▸ THE TASK: Below is a listing from which only part is wanted; return exactly the lines from the one with "wrist: (1123, 1613)" up to and including the one with "middle dip: (902, 1541)".

▸ GIVEN INFORMATION:
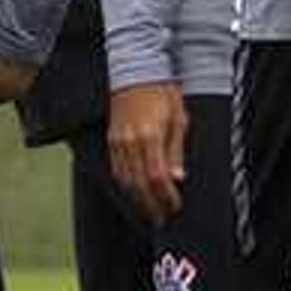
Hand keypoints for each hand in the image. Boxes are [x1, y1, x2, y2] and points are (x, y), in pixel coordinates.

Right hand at [105, 81, 189, 226]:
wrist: (138, 70)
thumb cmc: (165, 93)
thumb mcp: (179, 118)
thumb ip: (176, 150)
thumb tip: (177, 178)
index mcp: (150, 136)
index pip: (157, 177)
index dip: (166, 197)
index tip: (176, 208)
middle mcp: (130, 141)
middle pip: (139, 184)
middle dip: (151, 205)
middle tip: (162, 220)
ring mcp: (117, 141)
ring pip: (125, 180)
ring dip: (137, 200)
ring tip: (149, 213)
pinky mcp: (111, 140)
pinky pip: (116, 169)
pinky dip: (126, 185)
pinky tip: (135, 194)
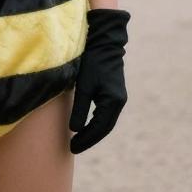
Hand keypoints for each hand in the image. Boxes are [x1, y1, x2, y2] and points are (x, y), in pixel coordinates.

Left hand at [68, 7, 129, 153]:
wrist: (103, 42)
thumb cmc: (92, 62)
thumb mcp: (84, 86)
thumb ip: (80, 109)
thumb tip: (75, 130)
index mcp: (113, 101)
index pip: (100, 128)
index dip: (87, 140)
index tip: (73, 148)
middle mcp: (119, 102)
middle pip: (104, 128)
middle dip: (90, 139)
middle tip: (74, 148)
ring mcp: (117, 97)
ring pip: (105, 122)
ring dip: (93, 132)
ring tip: (78, 141)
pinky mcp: (112, 92)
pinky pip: (104, 114)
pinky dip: (95, 122)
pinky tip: (84, 126)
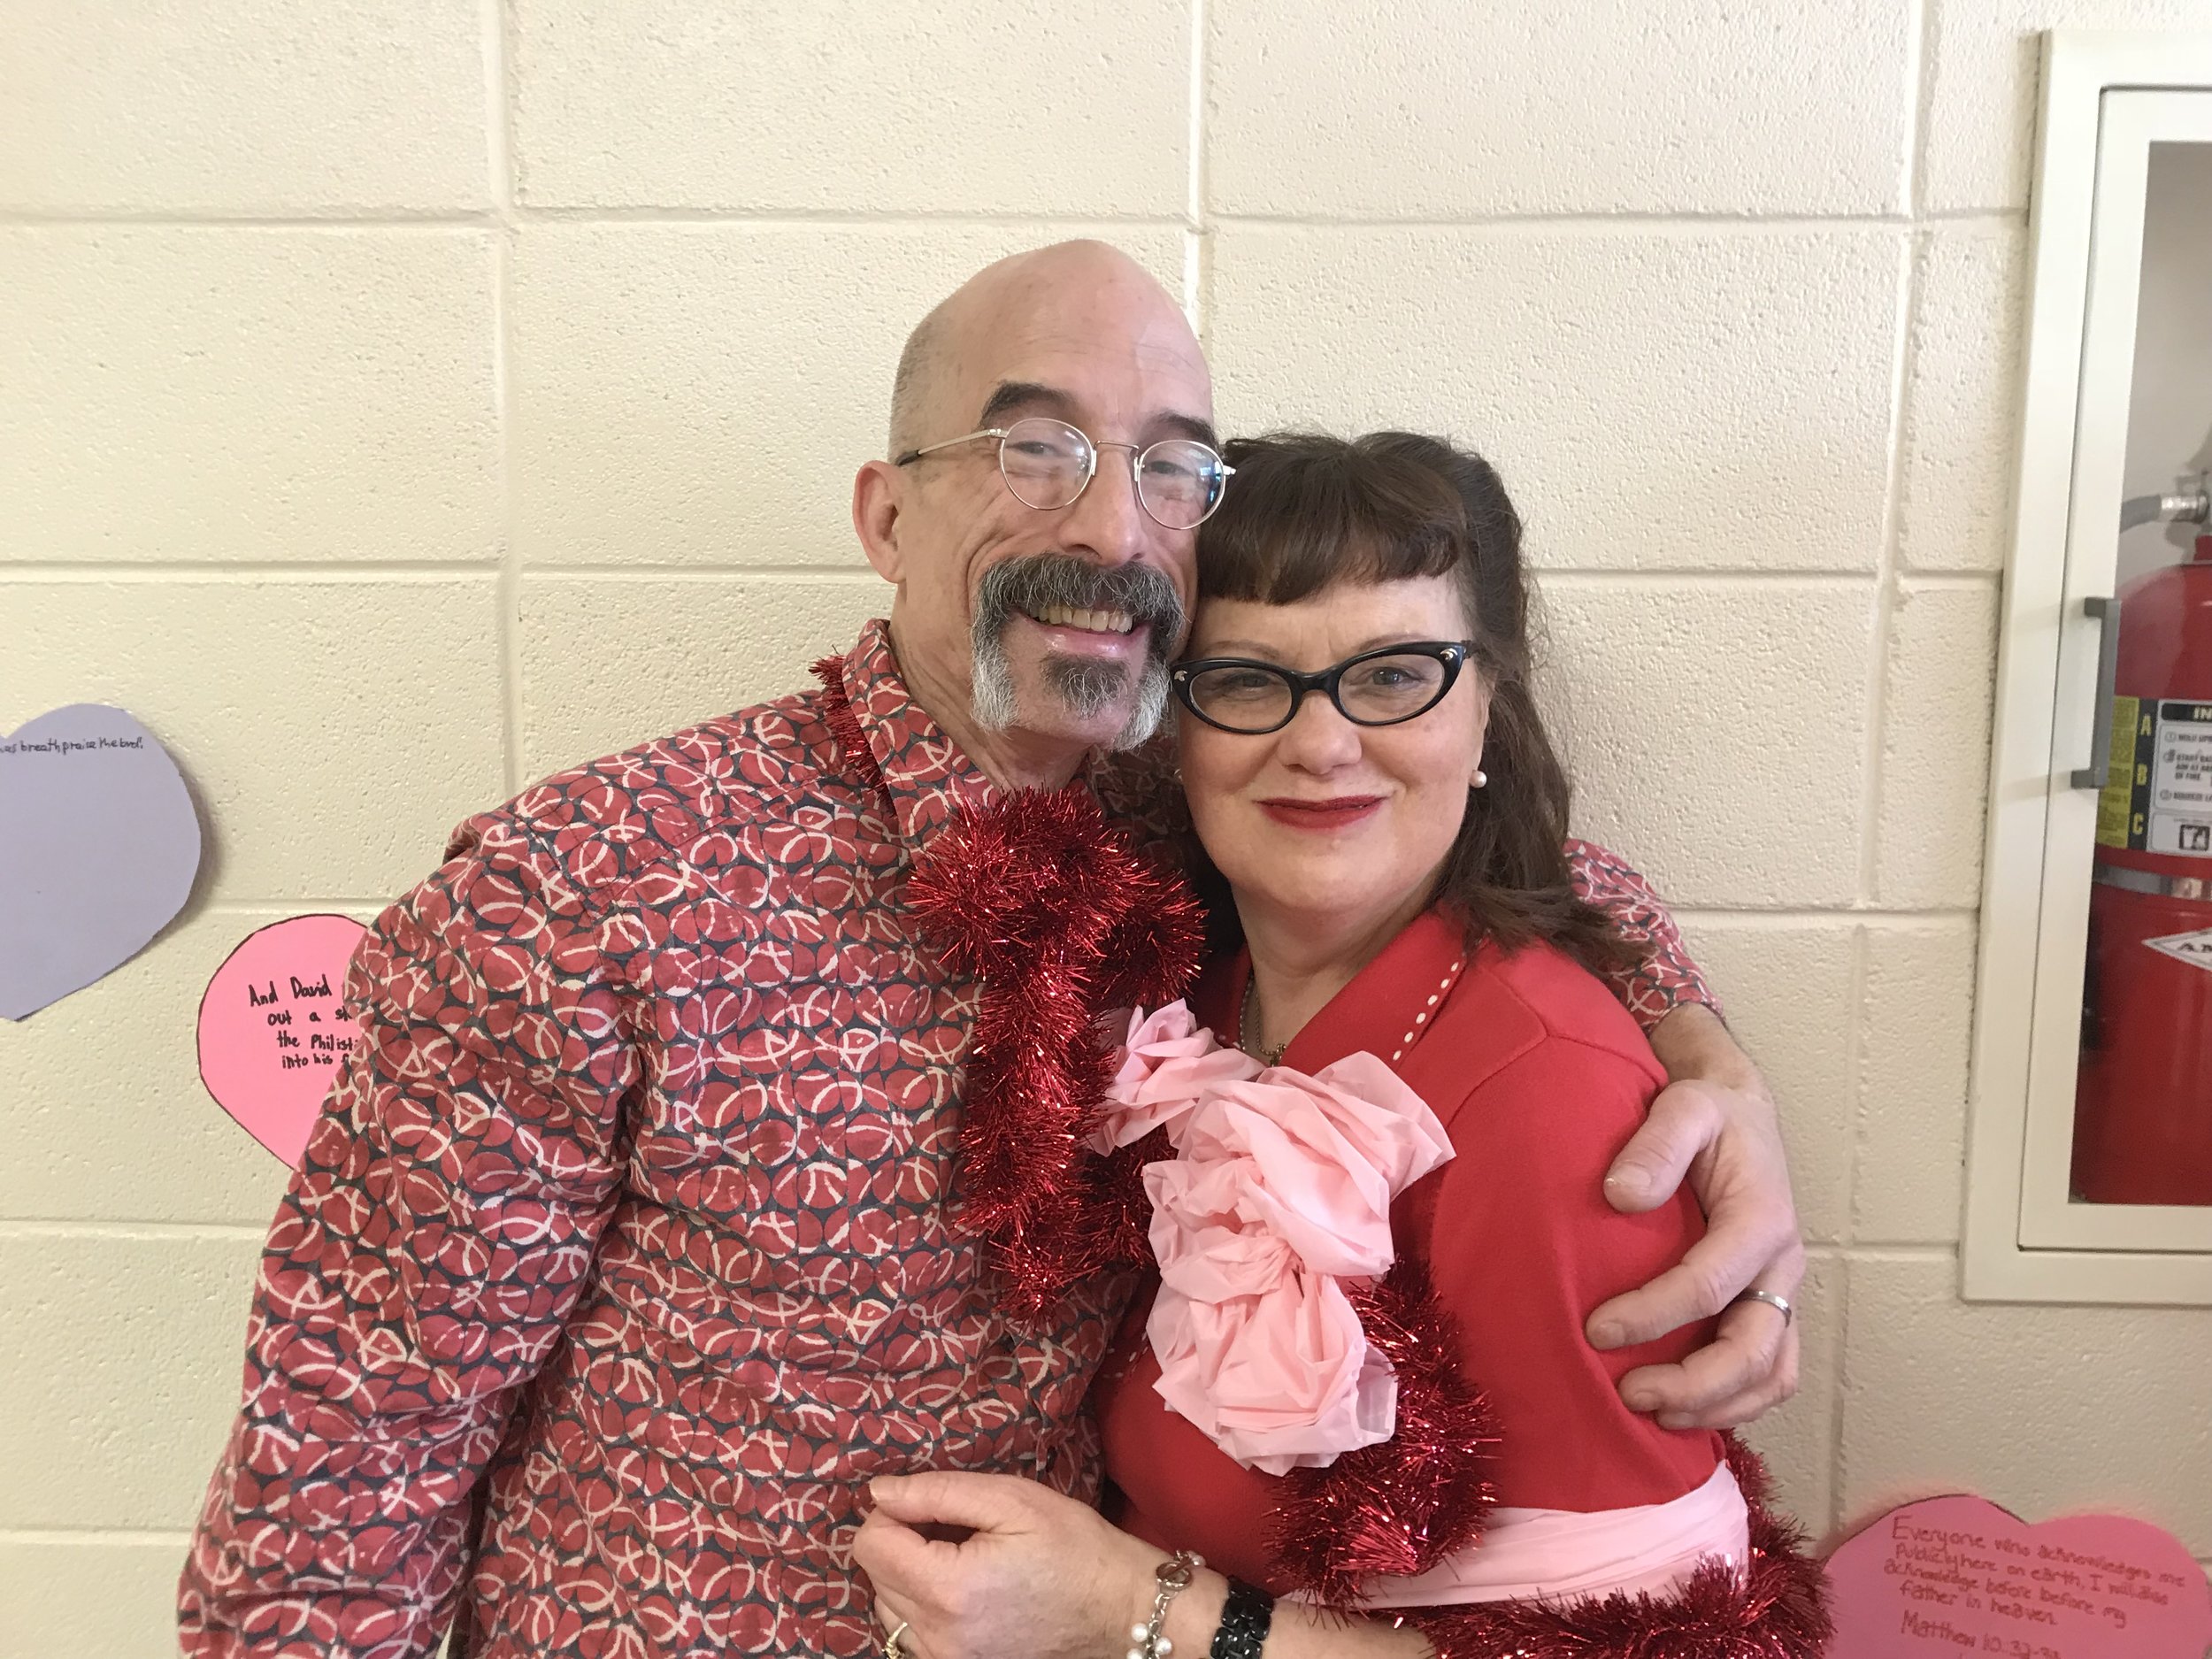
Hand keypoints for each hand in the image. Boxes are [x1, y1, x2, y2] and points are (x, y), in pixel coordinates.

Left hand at [853, 1472, 1158, 1658]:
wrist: (1123, 1613)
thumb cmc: (1076, 1549)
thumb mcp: (1013, 1501)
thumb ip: (938, 1492)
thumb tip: (880, 1492)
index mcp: (949, 1589)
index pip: (870, 1544)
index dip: (893, 1511)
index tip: (931, 1504)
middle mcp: (939, 1637)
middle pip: (875, 1576)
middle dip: (902, 1541)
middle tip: (954, 1527)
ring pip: (889, 1608)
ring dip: (909, 1576)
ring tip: (961, 1558)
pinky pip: (913, 1635)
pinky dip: (924, 1607)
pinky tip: (965, 1590)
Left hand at [1587, 1005, 1803, 1430]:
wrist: (1739, 1110)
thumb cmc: (1708, 1112)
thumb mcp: (1683, 1106)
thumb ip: (1656, 1145)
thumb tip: (1621, 1195)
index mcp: (1762, 1218)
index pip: (1710, 1284)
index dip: (1654, 1315)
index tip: (1596, 1329)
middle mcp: (1782, 1264)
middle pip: (1755, 1350)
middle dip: (1694, 1384)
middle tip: (1629, 1394)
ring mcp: (1781, 1290)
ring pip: (1773, 1374)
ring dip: (1718, 1405)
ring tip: (1655, 1415)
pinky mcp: (1771, 1306)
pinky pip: (1771, 1371)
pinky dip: (1734, 1401)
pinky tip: (1683, 1410)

▸ TASK OUTPUT:
wrist: (1123, 1613)
thumb cmc: (1076, 1549)
thumb mcp: (1013, 1501)
thumb ip: (938, 1492)
thumb tip: (880, 1492)
index mcp: (949, 1589)
index pip: (870, 1544)
index dip: (893, 1511)
index tip: (931, 1504)
middle mcp: (939, 1637)
middle pip: (875, 1576)
middle dip: (902, 1541)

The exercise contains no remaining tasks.